┌────────

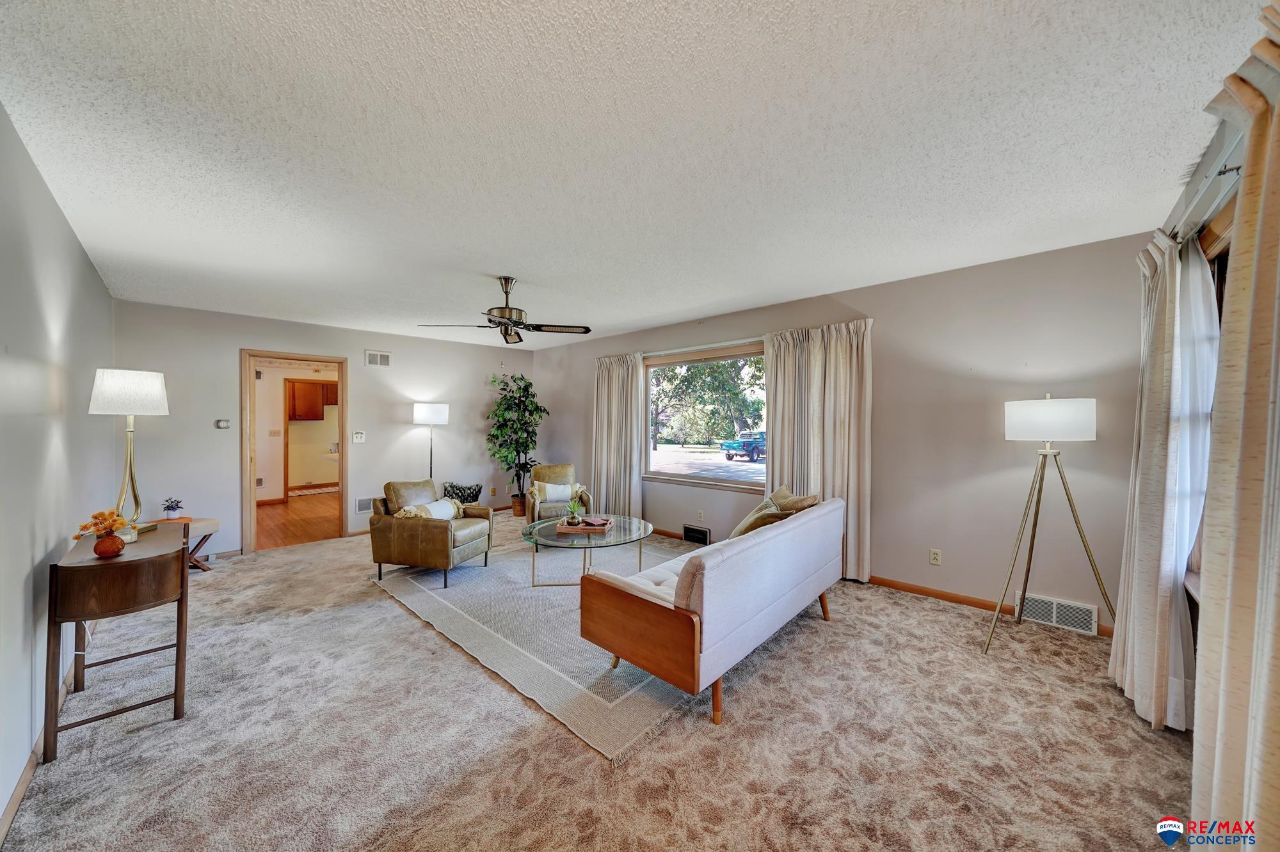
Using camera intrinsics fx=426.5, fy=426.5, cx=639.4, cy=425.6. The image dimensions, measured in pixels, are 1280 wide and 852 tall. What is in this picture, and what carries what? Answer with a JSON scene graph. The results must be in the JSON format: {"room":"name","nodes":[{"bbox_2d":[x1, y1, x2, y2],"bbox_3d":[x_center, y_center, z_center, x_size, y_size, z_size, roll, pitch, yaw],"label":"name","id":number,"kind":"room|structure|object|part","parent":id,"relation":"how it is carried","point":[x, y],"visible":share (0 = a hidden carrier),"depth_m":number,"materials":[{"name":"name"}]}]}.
{"room":"living room","nodes":[
{"label":"living room","id":0,"kind":"room"},
{"bbox_2d":[0,104,114,834],"bbox_3d":[-2.428,0.126,1.570,6.109,2.559,0.136,1,1,44],"label":"left wall","id":1,"kind":"structure","parent":0,"point":[88,267],"depth_m":1.86,"materials":[{"name":"paint"}]},
{"bbox_2d":[0,663,76,846],"bbox_3d":[-2.135,1.359,1.438,4.589,0.086,0.015,1,1,44],"label":"baseboard","id":2,"kind":"structure","parent":1,"relation":"attached to","point":[13,806],"depth_m":1.63,"materials":[{"name":"wood"}]},
{"bbox_2d":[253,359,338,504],"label":"hallway wall","id":3,"kind":"structure","parent":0,"point":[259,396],"depth_m":7.65,"materials":[{"name":"beige paint"}]},
{"bbox_2d":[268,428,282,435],"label":"light switch","id":4,"kind":"object","parent":3,"relation":"attached to","point":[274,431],"visible":0.99,"depth_m":7.38,"materials":[{"name":"white"}]},
{"bbox_2d":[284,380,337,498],"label":"doorway","id":5,"kind":"structure","parent":3,"relation":"in","point":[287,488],"depth_m":7.69,"materials":[{"name":"brown wood"}]},
{"bbox_2d":[256,490,339,549],"bbox_3d":[-5.236,1.402,6.848,4.488,0.105,3.260,1,1,44],"label":"hallway floor","id":6,"kind":"structure","parent":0,"point":[301,503],"depth_m":6.13,"materials":[{"name":"brown wood"}]},
{"bbox_2d":[287,484,337,496],"bbox_3d":[-6.599,1.330,8.679,0.793,0.013,1.035,1,1,44],"label":"kitchen rug","id":7,"kind":"object","parent":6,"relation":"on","point":[324,490],"visible":0.89,"depth_m":8.59,"materials":[{"name":"carpet"}]},
{"bbox_2d":[287,378,337,419],"bbox_3d":[-6.906,-0.543,9.013,0.391,0.811,0.852,1,1,44],"label":"kitchen cabinet","id":8,"kind":"object","parent":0,"point":[301,388],"visible":0.67,"depth_m":8.81,"materials":[{"name":"brown wood"}]},
{"bbox_2d":[113,298,535,556],"bbox_3d":[-3.234,0.076,5.440,0.135,2.534,4.481,1,1,44],"label":"back wall","id":9,"kind":"structure","parent":0,"point":[449,426],"depth_m":4.70,"materials":[{"name":"paint"}]},
{"bbox_2d":[215,418,230,428],"bbox_3d":[-4.367,-0.021,4.462,0.035,0.096,0.117,1,1,44],"label":"thermostat","id":10,"kind":"object","parent":9,"relation":"attached to","point":[221,424],"visible":0.98,"depth_m":4.45,"materials":[{"name":"white"}]},
{"bbox_2d":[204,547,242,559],"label":"baseboard","id":11,"kind":"structure","parent":9,"relation":"attached to","point":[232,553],"depth_m":4.43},
{"bbox_2d":[241,350,350,554],"bbox_3d":[-3.926,0.294,4.957,0.189,2.141,0.994,1,1,44],"label":"door frame","id":12,"kind":"structure","parent":9,"relation":"in","point":[251,500],"depth_m":4.70,"materials":[{"name":"brown wood"}]},
{"bbox_2d":[352,430,365,442],"bbox_3d":[-3.478,0.139,5.270,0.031,0.131,0.130,1,1,44],"label":"light switch","id":13,"kind":"object","parent":9,"relation":"attached to","point":[356,436],"visible":0.98,"depth_m":5.26,"materials":[{"name":"white plastic"}]},
{"bbox_2d":[355,497,373,512],"bbox_3d":[-3.391,0.986,5.279,0.013,0.170,0.244,1,1,44],"label":"wall vent","id":14,"kind":"object","parent":9,"relation":"attached to","point":[361,508],"visible":0.89,"depth_m":5.25,"materials":[{"name":"white metal"}]},
{"bbox_2d":[364,350,391,366],"bbox_3d":[-3.286,-0.834,5.359,0.014,0.177,0.300,1,1,44],"label":"air vent","id":15,"kind":"object","parent":9,"relation":"attached to","point":[386,359],"visible":0.99,"depth_m":5.35,"materials":[{"name":"white metal"}]},
{"bbox_2d":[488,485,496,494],"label":"wall socket","id":16,"kind":"object","parent":9,"relation":"attached to","point":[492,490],"visible":0.99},
{"bbox_2d":[1,512,1194,851],"bbox_3d":[-0.765,1.380,3.068,7.251,0.103,4.851,1,1,44],"label":"carpet floor","id":17,"kind":"structure","parent":0,"point":[379,607],"depth_m":1.83,"materials":[{"name":"beige carpet"}]},
{"bbox_2d":[45,522,190,762],"bbox_3d":[-2.563,0.992,2.140,0.872,0.791,0.399,1,1,44],"label":"console table","id":18,"kind":"object","parent":17,"relation":"on","point":[114,562],"visible":0.91,"depth_m":1.90,"materials":[{"name":"brown wood"}]},
{"bbox_2d":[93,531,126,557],"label":"vase","id":19,"kind":"object","parent":18,"relation":"on","point":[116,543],"visible":0.97,"depth_m":1.95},
{"bbox_2d":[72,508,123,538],"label":"flower arrangement","id":20,"kind":"object","parent":19,"relation":"in","point":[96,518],"visible":0.86,"depth_m":1.93,"materials":[{"name":"orange plant"}]},
{"bbox_2d":[88,368,170,542],"bbox_3d":[-2.712,0.157,2.263,0.301,0.911,0.291,1,1,44],"label":"table lamp","id":21,"kind":"object","parent":18,"relation":"on","point":[159,393],"visible":0.97,"depth_m":2.22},
{"bbox_3d":[-2.780,-0.176,2.338,0.352,0.236,0.345,1,1,44],"label":"lamp shade","id":22,"kind":"part","parent":21,"relation":"part of","materials":[{"name":"white fabric"}]},
{"bbox_2d":[145,516,220,572],"bbox_3d":[-4.280,1.128,3.951,0.484,0.470,0.500,1,1,44],"label":"side table","id":23,"kind":"object","parent":17,"relation":"on","point":[206,523],"visible":0.41,"depth_m":3.96,"materials":[{"name":"brown wood"}]},
{"bbox_2d":[161,497,184,519],"bbox_3d":[-4.412,0.781,4.031,0.175,0.193,0.175,1,1,44],"label":"small potted plant","id":24,"kind":"object","parent":23,"relation":"on","point":[174,511],"visible":0.99,"depth_m":4.00,"materials":[{"name":"plant"}]},
{"bbox_2d":[412,402,450,480],"bbox_3d":[-2.782,0.510,5.664,0.408,1.623,0.403,1,1,44],"label":"floor lamp","id":25,"kind":"object","parent":17,"relation":"on","point":[432,413],"visible":0.84,"depth_m":5.51,"materials":[{"name":"metal"}]},
{"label":"drum shade","id":26,"kind":"part","parent":25,"relation":"part of","materials":[{"name":"white fabric"}]},
{"bbox_2d":[442,481,481,504],"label":"throw pillow","id":27,"kind":"object","parent":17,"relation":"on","point":[469,488],"visible":0.61,"depth_m":5.92,"materials":[{"name":"black fabric"}]},
{"bbox_2d":[485,370,549,512],"bbox_3d":[-1.781,0.252,6.228,0.928,2.084,0.923,1,1,44],"label":"potted tree","id":28,"kind":"object","parent":17,"relation":"on","point":[537,408],"visible":0.96,"depth_m":6.14,"materials":[{"name":"green plant"}]},
{"bbox_2d":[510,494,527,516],"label":"plant basket","id":29,"kind":"object","parent":17,"relation":"on","point":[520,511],"visible":0.65,"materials":[{"name":"brown wicker"}]},
{"bbox_2d":[371,527,709,762],"bbox_3d":[-0.490,1.336,3.866,3.008,0.014,2.712,1,1,44],"label":"area rug","id":30,"kind":"object","parent":17,"relation":"on","point":[564,605],"visible":0.68,"depth_m":2.79,"materials":[{"name":"grey carpet"}]},
{"bbox_2d":[370,478,495,589],"bbox_3d":[-1.883,0.934,3.969,0.832,0.807,0.777,0,1,15],"label":"armchair","id":31,"kind":"object","parent":30,"relation":"on","point":[416,532],"visible":0.97,"depth_m":3.69,"materials":[{"name":"brown leather"}]},
{"bbox_2d":[395,497,465,521],"bbox_3d":[-1.865,0.805,3.859,0.203,0.230,0.610,0,1,15],"label":"throw pillow","id":32,"kind":"object","parent":31,"relation":"on","point":[436,503],"visible":0.6,"depth_m":3.82,"materials":[{"name":"fabric"}]},
{"bbox_2d":[520,513,654,588],"bbox_3d":[-0.470,1.130,3.812,1.156,0.418,1.203,1,1,44],"label":"coffee table","id":33,"kind":"object","parent":30,"relation":"on","point":[622,532],"visible":0.83,"depth_m":3.64,"materials":[{"name":"clear glass"}]},
{"bbox_2d":[558,516,611,533],"bbox_3d":[-0.472,0.879,3.813,0.438,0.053,0.309,0,1,5],"label":"tray","id":34,"kind":"object","parent":33,"relation":"on","point":[567,530],"visible":0.88,"depth_m":3.71,"materials":[{"name":"brown wood"}]},
{"bbox_2d":[565,496,584,523],"bbox_3d":[-0.588,0.762,3.896,0.183,0.218,0.178,0,1,2],"label":"small plant","id":35,"kind":"object","parent":34,"relation":"on","point":[575,508],"visible":0.99,"depth_m":3.87,"materials":[{"name":"green plant"}]},
{"bbox_2d":[579,497,844,729],"bbox_3d":[0.607,0.961,2.796,0.864,0.779,1.977,1,1,44],"label":"sofa","id":36,"kind":"object","parent":30,"relation":"on","point":[704,600],"visible":0.99,"depth_m":2.15,"materials":[{"name":"white fabric"}]},
{"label":"armrest","id":37,"kind":"part","parent":36,"relation":"part of","materials":[{"name":"brown wood"}]},
{"bbox_2d":[728,498,789,538],"bbox_3d":[0.876,0.739,3.169,0.319,0.348,0.441,1,1,27],"label":"throw pillow","id":38,"kind":"object","parent":36,"relation":"on","point":[742,530],"visible":0.5,"depth_m":3.06,"materials":[{"name":"fabric"}]},
{"bbox_2d":[767,485,820,512],"bbox_3d":[1.182,0.685,3.394,0.275,0.366,0.484,0,1,-17],"label":"throw pillow","id":39,"kind":"object","parent":36,"relation":"on","point":[797,500],"visible":0.47,"depth_m":3.32,"materials":[{"name":"beige fabric"}]},
{"bbox_2d":[524,464,591,523],"bbox_3d":[-1.054,0.905,5.332,0.755,0.810,0.810,0,1,-18],"label":"armchair","id":40,"kind":"object","parent":17,"relation":"on","point":[542,468],"visible":0.66,"depth_m":5.16,"materials":[{"name":"leather"}]},
{"bbox_2d":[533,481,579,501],"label":"throw pillow","id":41,"kind":"object","parent":40,"relation":"on","point":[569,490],"visible":0.87,"depth_m":5.21,"materials":[{"name":"fabric"}]},
{"bbox_2d":[984,395,1111,658],"bbox_3d":[2.480,0.571,2.617,0.580,1.549,0.581,1,1,44],"label":"tripod floor lamp","id":42,"kind":"object","parent":17,"relation":"on","point":[1048,450],"visible":0.99,"depth_m":2.52,"materials":[{"name":"gold metal"}]},
{"bbox_3d":[2.478,-0.034,2.636,0.480,0.242,0.452,1,1,44],"label":"drum shade","id":43,"kind":"part","parent":42,"relation":"part of","materials":[{"name":"white fabric"}]},
{"bbox_2d":[0,0,1269,346],"bbox_3d":[-0.730,-1.195,3.084,6.773,0.109,4.732,1,1,44],"label":"ceiling","id":44,"kind":"structure","parent":0,"point":[810,287],"depth_m":1.69,"materials":[{"name":"white paint"}]},
{"bbox_2d":[417,276,591,344],"bbox_3d":[-1.030,-0.887,3.371,1.186,0.544,1.191,1,1,44],"label":"ceiling fan","id":45,"kind":"object","parent":44,"relation":"hanging from","point":[489,312],"visible":0.99,"depth_m":3.32,"materials":[{"name":"metal"}]},
{"bbox_2d":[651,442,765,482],"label":"driveway","id":46,"kind":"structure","parent":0,"point":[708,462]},
{"bbox_2d":[531,231,1151,633],"bbox_3d":[0.825,0.063,4.797,6.781,2.543,0.155,1,1,44],"label":"window wall","id":47,"kind":"structure","parent":0,"point":[888,319],"depth_m":3.17,"materials":[{"name":"paint"}]},
{"bbox_2d":[591,353,644,518],"bbox_3d":[-0.318,0.193,5.477,0.886,2.234,0.144,1,1,44],"label":"curtain","id":48,"kind":"object","parent":47,"relation":"attached to","point":[635,368],"visible":0.9,"depth_m":5.43,"materials":[{"name":"beige fabric"}]},
{"bbox_2d":[682,523,710,544],"bbox_3d":[0.631,1.216,4.786,0.330,0.188,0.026,1,1,44],"label":"air vent","id":49,"kind":"object","parent":47,"relation":"attached to","point":[702,532],"visible":0.98,"depth_m":4.78,"materials":[{"name":"black metal"}]},
{"bbox_2d":[696,509,704,521],"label":"wall socket","id":50,"kind":"object","parent":47,"relation":"attached to","point":[699,512],"visible":0.98,"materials":[{"name":"white plastic"}]},
{"bbox_2d":[643,343,765,491],"bbox_3d":[0.728,-0.070,4.753,1.820,1.495,0.123,1,1,44],"label":"window","id":51,"kind":"structure","parent":47,"relation":"in","point":[722,466],"depth_m":4.83,"materials":[{"name":"glass"}]},
{"bbox_2d":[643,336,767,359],"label":"curtain rod","id":52,"kind":"object","parent":47,"relation":"attached to","point":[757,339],"visible":0.71,"depth_m":4.62,"materials":[{"name":"metal"}]},
{"bbox_2d":[765,319,872,585],"bbox_3d":[1.573,0.214,3.833,0.954,2.227,0.147,1,1,44],"label":"curtain","id":53,"kind":"object","parent":47,"relation":"attached to","point":[855,361],"visible":0.73,"depth_m":3.76,"materials":[{"name":"beige fabric"}]},
{"bbox_2d":[647,526,1110,637],"bbox_3d":[1.114,1.288,4.500,6.149,0.085,0.014,1,1,44],"label":"baseboard","id":54,"kind":"structure","parent":47,"relation":"attached to","point":[968,602],"depth_m":3.30,"materials":[{"name":"brown wood"}]},
{"bbox_2d":[929,548,941,565],"bbox_3d":[2.310,1.025,3.336,0.071,0.115,0.009,1,1,44],"label":"wall socket","id":55,"kind":"object","parent":47,"relation":"attached to","point":[935,555],"visible":0.97,"depth_m":3.33,"materials":[{"name":"white plastic"}]},
{"bbox_2d":[1019,592,1099,636],"bbox_3d":[2.770,1.235,2.825,0.361,0.170,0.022,1,1,44],"label":"vent","id":56,"kind":"object","parent":47,"relation":"attached to","point":[1085,627],"visible":0.87,"depth_m":2.81,"materials":[{"name":"white metal"}]},
{"bbox_2d":[1159,99,1249,679],"bbox_3d":[1.810,0.094,1.106,0.165,2.560,4.203,1,1,44],"label":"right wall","id":57,"kind":"structure","parent":0,"point":[1195,175],"depth_m":1.71,"materials":[{"name":"paint"}]},
{"bbox_2d":[1159,133,1247,245],"bbox_3d":[2.088,-0.888,1.365,0.153,0.097,1.901,1,1,44],"label":"curtain rod","id":58,"kind":"object","parent":57,"relation":"attached to","point":[1236,170],"visible":0.54,"depth_m":1.54,"materials":[{"name":"metal"}]},
{"bbox_2d":[1107,225,1214,731],"bbox_3d":[2.454,0.211,2.024,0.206,2.221,0.762,1,1,44],"label":"curtain","id":59,"kind":"object","parent":58,"relation":"hanging from","point":[1128,669],"visible":0.86,"depth_m":1.87,"materials":[{"name":"white fabric"}]},
{"bbox_2d":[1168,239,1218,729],"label":"sheer curtain","id":60,"kind":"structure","parent":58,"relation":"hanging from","point":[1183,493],"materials":[{"name":"white fabric"}]},
{"bbox_2d":[1189,0,1279,851],"bbox_3d":[1.490,0.173,0.993,0.123,2.351,0.893,1,1,44],"label":"curtain","id":61,"kind":"object","parent":58,"relation":"hanging from","point":[1276,751],"visible":1,"depth_m":1.08,"materials":[{"name":"beige fabric"}]},
{"bbox_2d":[1183,198,1233,601],"bbox_3d":[2.149,-0.029,1.407,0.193,1.635,1.848,1,1,44],"label":"window","id":62,"kind":"structure","parent":57,"relation":"in","point":[1221,294],"depth_m":1.82,"materials":[{"name":"brown"}]},
{"label":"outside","id":63,"kind":"structure","parent":0,"visible":0},
{"label":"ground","id":64,"kind":"structure","parent":63,"visible":0},
{"bbox_2d":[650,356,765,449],"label":"tree","id":65,"kind":"object","parent":64,"relation":"on","point":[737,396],"visible":0.58,"materials":[{"name":"green plant"}]},
{"bbox_2d":[720,430,765,462],"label":"pickup truck","id":66,"kind":"object","parent":64,"relation":"on","point":[757,448],"visible":0.68,"materials":[{"name":"blue metal"}]}
]}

└────────

• _PROMPT_:
When a line contains the string "armchair", copy it from the records.

• _RESPONSE_:
{"bbox_2d":[370,478,495,589],"bbox_3d":[-1.883,0.934,3.969,0.832,0.807,0.777,0,1,15],"label":"armchair","id":31,"kind":"object","parent":30,"relation":"on","point":[416,532],"visible":0.97,"depth_m":3.69,"materials":[{"name":"brown leather"}]},
{"bbox_2d":[524,464,591,523],"bbox_3d":[-1.054,0.905,5.332,0.755,0.810,0.810,0,1,-18],"label":"armchair","id":40,"kind":"object","parent":17,"relation":"on","point":[542,468],"visible":0.66,"depth_m":5.16,"materials":[{"name":"leather"}]},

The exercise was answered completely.